La Sous-Direction antiterroriste est responsable de la coordination de l'enquête

Le 24 mai, un black-out électrique massif a frappé Cannes au dernier jour de son festival de cinéma, suite à des actes de sabotage. Les enquêteurs de la Sous-direction antiterroriste (Sdat) mènent les investigations pour identifier les responsables. Deux bandes d’anarchistes pourraient être impliquées dans ces actes.

  • La Sous-Direction antiterroriste mène l'enquête sur un black-out électrique massif à Cannes.
  • Les sabotages ont affecté près de 160 000 foyers et ont été causés par l'incendie d'un poste électrique et la chute d'un pylône.
  • Le festival de Cannes a pu se dérouler malgré la panne grâce à un système d'alimentation autonome.
  • Les enquêtes sont dirigées par le parquet de Marseille pour des chefs d'accusation liés à la destruction de biens et à l'association de malfaiteurs.

La Sous-Direction antiterroriste est responsable de la coordination de l’enquête

Le 28 mai, la Sdat a été officiellement saisie pour continuer l’enquête sur les sabotages qui ont causé une coupure d’électricité affectant près de 160 000 foyers.
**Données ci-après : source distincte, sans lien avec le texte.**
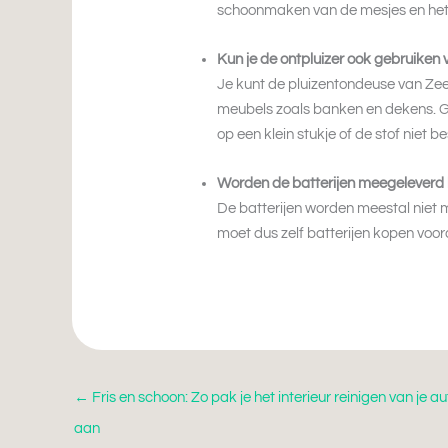
schoonmaken van de mesjes en het 
Kun je de ontpluizer ook gebruiken
Je kunt de pluizentondeuse van Ze
meubels zoals banken en dekens. Ga
op een klein stukje of de stof niet b
Worden de batterijen meegeleverd 
De batterijen worden meestal niet 
moet dus zelf batterijen kopen voor
←
Fris en schoon: Zo pak je het interieur reinigen van je au
aan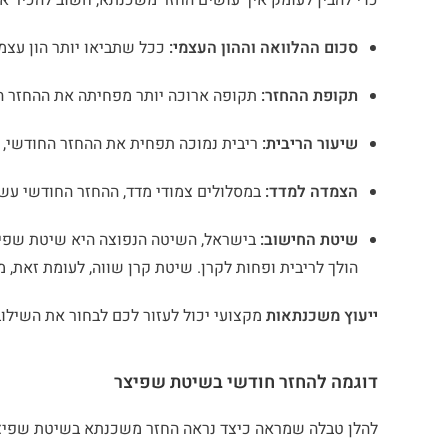
כדי להבין לעומק איך עושים החזר משכנתא, חשוב להכיר א
סכום ההלוואה וההון העצמי:
ככל שתביאו יותר הון עצמי
תקופת ההחזר:
תקופה ארוכה יותר מפחיתה את ההחזר הח
שיעור הריבית:
ריבית נמוכה תפחית את ההחזר החודשי, ב
הצמדה למדד:
במסלולים צמודי מדד, ההחזר החודשי עשו
שיטת החישוב:
בישראל, השיטה הנפוצה היא שיטת שפיצ
הולך לריבית ופחות לקרן. שיטת קרן שווה, לעומת זאת, מ
ייעוץ משכנתאות
מקצועי יכול לעזור לכם לבחור את השילוב
דוגמה להחזר חודשי בשיטת שפיצר
להלן טבלה שמראה כיצד נראה החזר משכנתא בשיטת שפיצר עבור משכנתא של 750,000 שקלי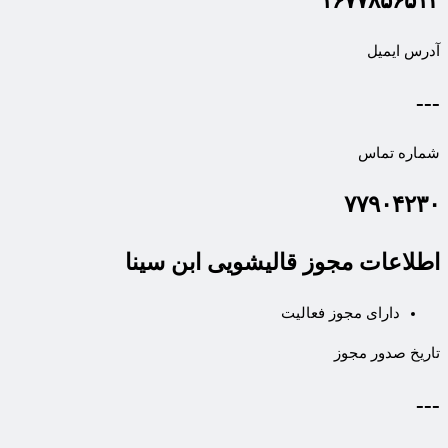
۱۶۷۷۸۵۶۵۱۳
آدرس ایمیل
---
شماره تماس
۷۷۹۰۴۲۳۰
اطلاعات مجوز قالیشویی ابن سینا
دارای مجوز فعالیت
تاریخ صدور مجوز
---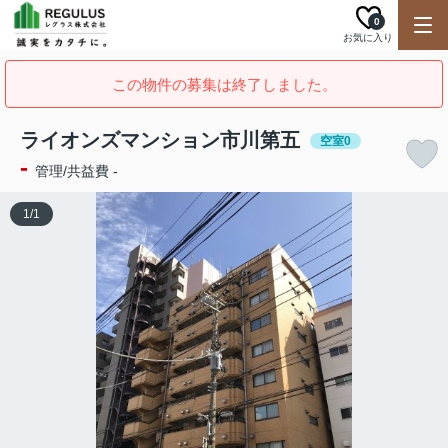
0
お気に入り
この物件の募集は終了しました。
ライオンズマンション市川第五
空室0
-
管理/共益費 -
1
/
1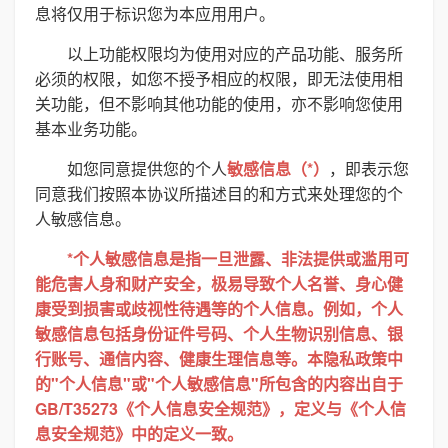
息将仅用于标识您为本应用用户。
以上功能权限均为使用对应的产品功能、服务所
必须的权限，如您不授予相应的权限，即无法使用相
关功能，但不影响其他功能的使用，亦不影响您使用
基本业务功能。
如您同意提供您的个人
敏感信息（*）
，即表示您
同意我们按照本协议所描述目的和方式来处理您的个
人敏感信息。
*个人敏感信息是指一旦泄露、非法提供或滥用可
能危害人身和财产安全，极易导致个人名誉、身心健
康受到损害或歧视性待遇等的个人信息。例如，个人
敏感信息包括身份证件号码、个人生物识别信息、银
行账号、通信内容、健康生理信息等。本隐私政策中
的"个人信息"或"个人敏感信息"所包含的内容出自于
GB/T35273《个人信息安全规范》，定义与《个人信
息安全规范》中的定义一致。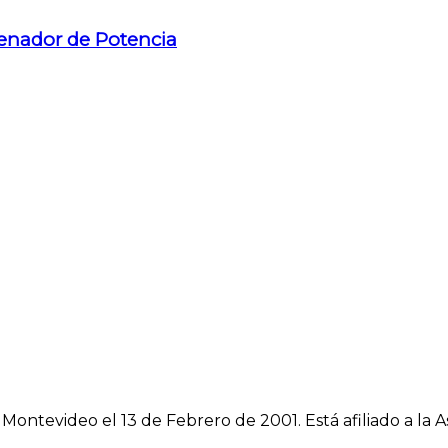
renador de Potencia
n Montevideo el 13 de Febrero de 2001. Está afiliado a l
Cette panne s’est produite après l’incendie d’un poste électrique du gestionnaire RTE, situé à Tanneron, et la chute d’un pylône à Villeneuve-Loubet, dont trois des quatre piliers avaient été sciés. Le courant n’a pu être rétabli qu’à 15h20 ce même jour.

Malgré cette situation critique, le festival de Cannes et sa cérémonie de clôture ont pu se dérouler grâce à un système d’alimentation autonome.
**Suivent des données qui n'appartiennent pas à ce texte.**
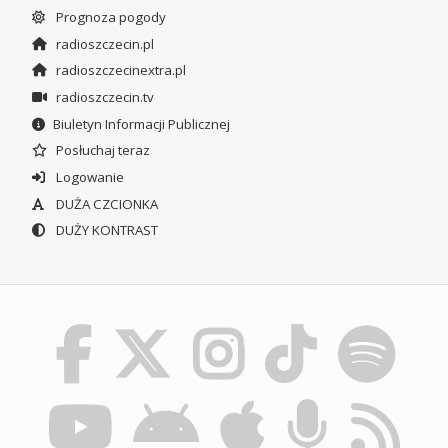
Prognoza pogody
radioszczecin.pl
radioszczecinextra.pl
radioszczecin.tv
Biuletyn Informacji Publicznej
Posłuchaj teraz
Logowanie
DUŻA CZCIONKA
DUŻY KONTRAST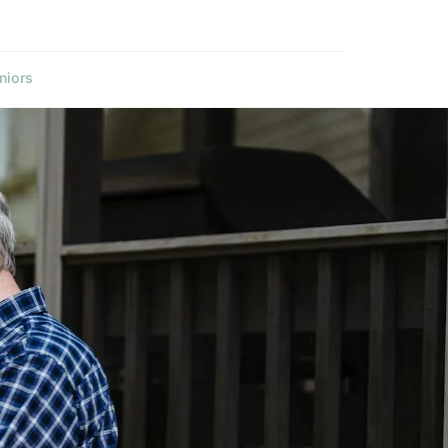
niors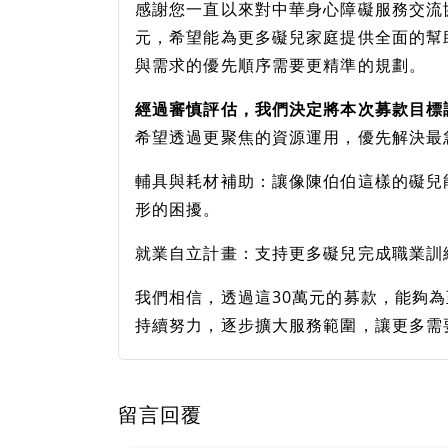
感謝您一直以來對中華身心障礙服務交流
元，希望能為更多礙兒家庭提供全面的幫
與需求的優先順序需要更精準的規劃。
經過審慎評估，我們決定將本次募款目標
希望透過更聚焦的資源運用，優先解決最
輔具與耗材補助：讓像陳伯伯這樣的礙兒
形的困擾。
就業自立計畫：支持更多礙兒完成職業訓
我們相信，透過這30萬元的募款，能夠為
持續努力，逐步擴大服務範圍，讓更多需
留言回覆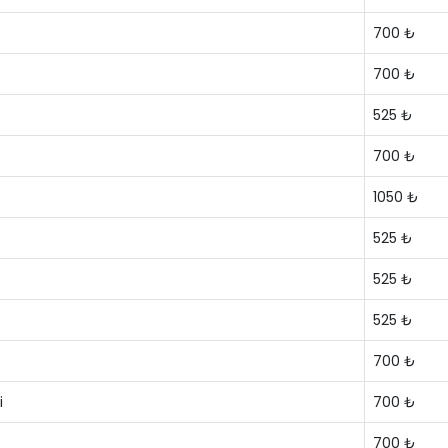
700 ₺
700 ₺
525 ₺
700 ₺
1050 ₺
525 ₺
525 ₺
525 ₺
700 ₺
i
700 ₺
700 ₺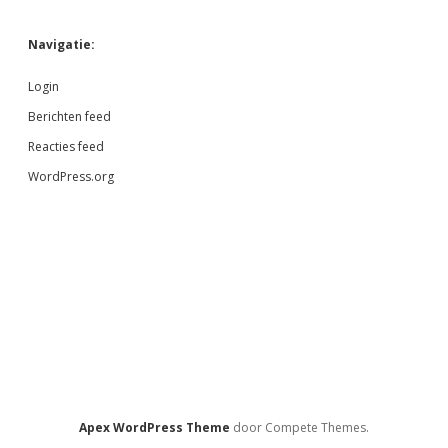
Navigatie:
Login
Berichten feed
Reacties feed
WordPress.org
Apex WordPress Theme
door Compete Themes.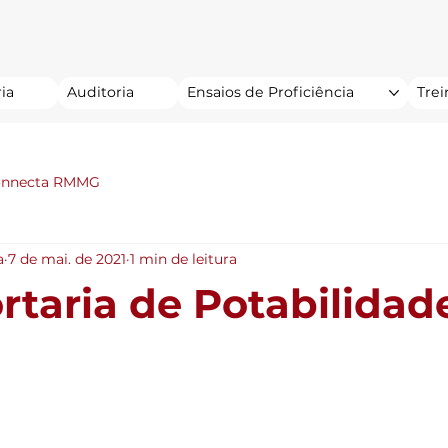
ia
Auditoria
Ensaios de Proficiência
Tre
onnecta RMMG
a
7 de mai. de 2021
1 min de leitura
rtaria de Potabilidad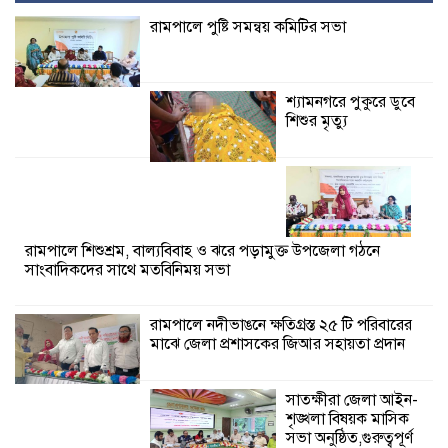
সভা অনুষ্ঠিত,গুরুত্বপূর্ণ
সিদ্ধান্ত গ্রহণ
রামপালে পুষ্টি সমন্বয় কমিটির সভা
শ্যামনগরে কলেজ শিক্ষকের বিরুদ্ধে হিন্দু
ছাত্রীকে ধর্মান্তরিত করে বিয়ের অভিযোগ
শ্যামনগরে পুকুরে ডুবে
শিশুর মৃত্যু
কালিগঞ্জ কুশুলিয়া উচ্চ
মাধ্যমিক বিদ্যালয়ের
কমিটির অভিষেক
অনুষ্ঠিত
রামপালে শিশুশ্রম, বাল্যবিবাহ ও ঝরে পড়ামুক্ত উপজেলা গঠনে
কালিগঞ্জে ট্রাকচাপায় শিশুর মর্মান্তিক মৃত্যু,
সাংবাদিকদের সাথে মতবিনিময় সভা
ট্রাক জব্দ, চালক আটক
রামপালে নদীভাঙনে ক্ষতিগ্রস্ত ২৫ টি পরিবারের
রামপালে যথাযোগ্য
মাঝে জেলা প্রশাসকের জিআর সহায়তা প্রদান
মর্যাদায় জুলাই
গণঅভ্যুত্থান দিবসে
আলোচনা সভা পুরষ্কার
সাতক্ষীরা জেলা আইন-
বিতরণ
শৃঙ্খলা বিষয়ক মাসিক
সভা অনুষ্ঠিত,গুরুত্বপূর্ণ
Les autorités judiciaires se sont réorganisées pour confier l’affaire au parquet de la juridiction interrégionale spécialisée (Jirs) de Marseille. Celui-ci dirige désormais les investigations ouvertes sous des chefs tels que « destruction de bien destiné à l’utilité publique » et « association de malfaiteurs ». Les parquets locaux des Alpes-Maritimes et du Var se sont dessaisi au profit de cette juridiction compétente.

Deux bandes d’anarchistes

La mission confiée aux enquêteurs inclut également une coordination avec les gendarmes et policiers locaux. Le choix du service antiterroriste est lié à une revendication publiée peu après les événements sur un site alternatif nantais par ce groupe identifié comme « deux bandes d’anarchistes », associé à des mouvances extrême-gauche. Le communiqué précise que ce sabotage visait non seulement le festival mais aussi des infrastructures stratégiques telles que Thales Alenia Space ainsi que plusieurs start-ups et l’aéroport Nice-Côte d’Azur.

Réactions gouvernementales

Face à ces actes considérés comme « extrêmement graves », le Premier ministre François Bayrou a déclaré qu’il s’agissait d’une mise en cause significative de l’ordre public destinée à semer la peur auprès des organisateurs d’événements similaires. Il a annoncé que le gouvernement renforcerait ses mesures en matière de surveillance autour des lieux sensibles : « Nous allons étendre la surveillance à tous les lieux critiques ». François Bayrou a reconnu que le risque demeurait présent malgré ces actions préventives, soulignant ainsi la détermination du gouvernement face aux menaces potentielles issues partiellement ou totalement liées aux groupuscules suspects impliqués dans ces attaques.

Ces événements soulèvent une nouvelle inquiétude quant à la sécurité lors d’événements publics majeurs en France, exacerbant les tensions autour des mouvements radicaux qui semblent gagner en organisation et en audace.